I used to take the 19th century as my personal favorite — all that wonderful science and math; the social improvements; the comparative peace. The more I learn, the less sure I am of this, and the more I favor the 18th. There was science aplenty in the 18th, too, after all; and that science had, as Richard Holmes describes in his recent book The Age of Wonder, a romantic quality it lost sometime around 1830. The arts may have lost their footing at the same time: It is odd how many of the graphs in Charles Murray’s Human Accomplishment turn to a long downward slide soon after 1800. Murray: “The environment for producing great art in any field became progressively less favorable over the course of [the 19th century].”

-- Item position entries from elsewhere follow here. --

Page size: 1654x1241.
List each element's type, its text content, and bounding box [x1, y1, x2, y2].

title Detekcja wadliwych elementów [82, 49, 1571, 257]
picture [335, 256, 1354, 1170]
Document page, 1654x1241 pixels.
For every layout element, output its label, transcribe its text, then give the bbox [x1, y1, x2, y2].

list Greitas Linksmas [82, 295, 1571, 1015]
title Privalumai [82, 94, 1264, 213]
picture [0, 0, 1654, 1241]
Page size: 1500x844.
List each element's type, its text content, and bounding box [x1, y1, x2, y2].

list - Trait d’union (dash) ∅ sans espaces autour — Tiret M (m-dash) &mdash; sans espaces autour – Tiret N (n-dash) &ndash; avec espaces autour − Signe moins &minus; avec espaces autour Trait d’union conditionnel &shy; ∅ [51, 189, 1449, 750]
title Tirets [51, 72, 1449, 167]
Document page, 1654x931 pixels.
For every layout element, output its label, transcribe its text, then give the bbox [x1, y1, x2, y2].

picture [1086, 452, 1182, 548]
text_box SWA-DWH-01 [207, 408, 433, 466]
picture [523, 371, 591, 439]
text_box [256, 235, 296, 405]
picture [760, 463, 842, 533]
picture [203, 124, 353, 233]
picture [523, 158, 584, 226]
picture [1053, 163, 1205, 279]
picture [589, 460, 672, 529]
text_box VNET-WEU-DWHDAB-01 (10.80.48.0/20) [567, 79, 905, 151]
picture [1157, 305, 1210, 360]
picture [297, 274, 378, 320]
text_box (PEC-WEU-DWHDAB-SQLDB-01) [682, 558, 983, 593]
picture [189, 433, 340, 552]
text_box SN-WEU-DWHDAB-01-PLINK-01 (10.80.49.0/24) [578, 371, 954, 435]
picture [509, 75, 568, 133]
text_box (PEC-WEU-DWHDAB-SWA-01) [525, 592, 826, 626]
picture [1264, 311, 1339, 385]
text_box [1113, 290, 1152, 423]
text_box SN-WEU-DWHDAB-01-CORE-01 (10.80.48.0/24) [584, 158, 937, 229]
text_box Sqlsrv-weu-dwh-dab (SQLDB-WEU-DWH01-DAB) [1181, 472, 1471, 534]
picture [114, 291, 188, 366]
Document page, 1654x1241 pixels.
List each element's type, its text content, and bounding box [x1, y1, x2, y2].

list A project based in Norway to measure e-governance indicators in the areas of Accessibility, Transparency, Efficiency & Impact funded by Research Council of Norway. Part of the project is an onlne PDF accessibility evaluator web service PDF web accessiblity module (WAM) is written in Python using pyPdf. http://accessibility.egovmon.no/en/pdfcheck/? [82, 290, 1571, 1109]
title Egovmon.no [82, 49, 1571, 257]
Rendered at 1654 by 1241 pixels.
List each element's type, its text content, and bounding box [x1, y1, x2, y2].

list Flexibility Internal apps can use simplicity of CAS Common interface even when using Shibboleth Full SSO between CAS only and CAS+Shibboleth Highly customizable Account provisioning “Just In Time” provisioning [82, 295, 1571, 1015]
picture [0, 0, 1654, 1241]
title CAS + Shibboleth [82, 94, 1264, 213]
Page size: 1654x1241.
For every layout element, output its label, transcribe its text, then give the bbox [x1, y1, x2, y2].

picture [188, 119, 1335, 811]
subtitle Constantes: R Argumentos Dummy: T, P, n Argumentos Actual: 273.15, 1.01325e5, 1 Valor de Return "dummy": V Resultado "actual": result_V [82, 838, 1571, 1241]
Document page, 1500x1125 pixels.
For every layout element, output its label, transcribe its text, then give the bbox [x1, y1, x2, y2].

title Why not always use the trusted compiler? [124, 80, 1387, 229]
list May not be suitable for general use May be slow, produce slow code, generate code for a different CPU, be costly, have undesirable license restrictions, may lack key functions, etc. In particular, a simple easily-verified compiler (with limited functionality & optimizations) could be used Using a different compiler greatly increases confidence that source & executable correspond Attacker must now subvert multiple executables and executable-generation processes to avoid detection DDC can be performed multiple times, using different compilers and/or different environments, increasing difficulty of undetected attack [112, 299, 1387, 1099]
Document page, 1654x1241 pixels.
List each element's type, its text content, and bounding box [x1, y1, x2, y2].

And the 18th-century West was unified in culture as never before. Figaro illustrates the point. Music by an Austrian; libretto by an Italian Jew (who later became a U.S. citizen, taught at Columbia, and was buried in Brooklyn); based on a play set in Spain but written by a Frenchman. The autograph score of the first two acts is now in Berlin; of the last two, in Krakow. An oriental equivalent would be a Chinese opera composed by a Korean, libretto by a Mongolian, based on a Noh play whose action takes place in Vietnam. I feel confident in asserting there is no such work.
As arbitrary as the numerical markers are, and as blighted with evils as any age must be, I think we are all drawn by temperament to one century or another. At least one writer, James J. Walsh, made a book from his own enthusiasm: The Thirteenth, Greatest of Centuries (1907). Walsh argued a good case: the great Gothic cathedrals; the early universities; Cimabue and Giotto; St. Francis and Aquinas; Dante (just) and the Romance of the Rose; Louis IX, Edward I, and Frederick II; Magna Carta and the Guilds; Marco Polo . . . The 13th was busy and exciting, with only the Mongol conquests as a major civilizational blot.
Probably the 14th, 15th, 16th, and 17th have their champions, too, though personally I could have done without the Black Death, the fall of Constantinople, and the Wars of Religion. For maximum blessings with minimum blights, I’ll take the 18th.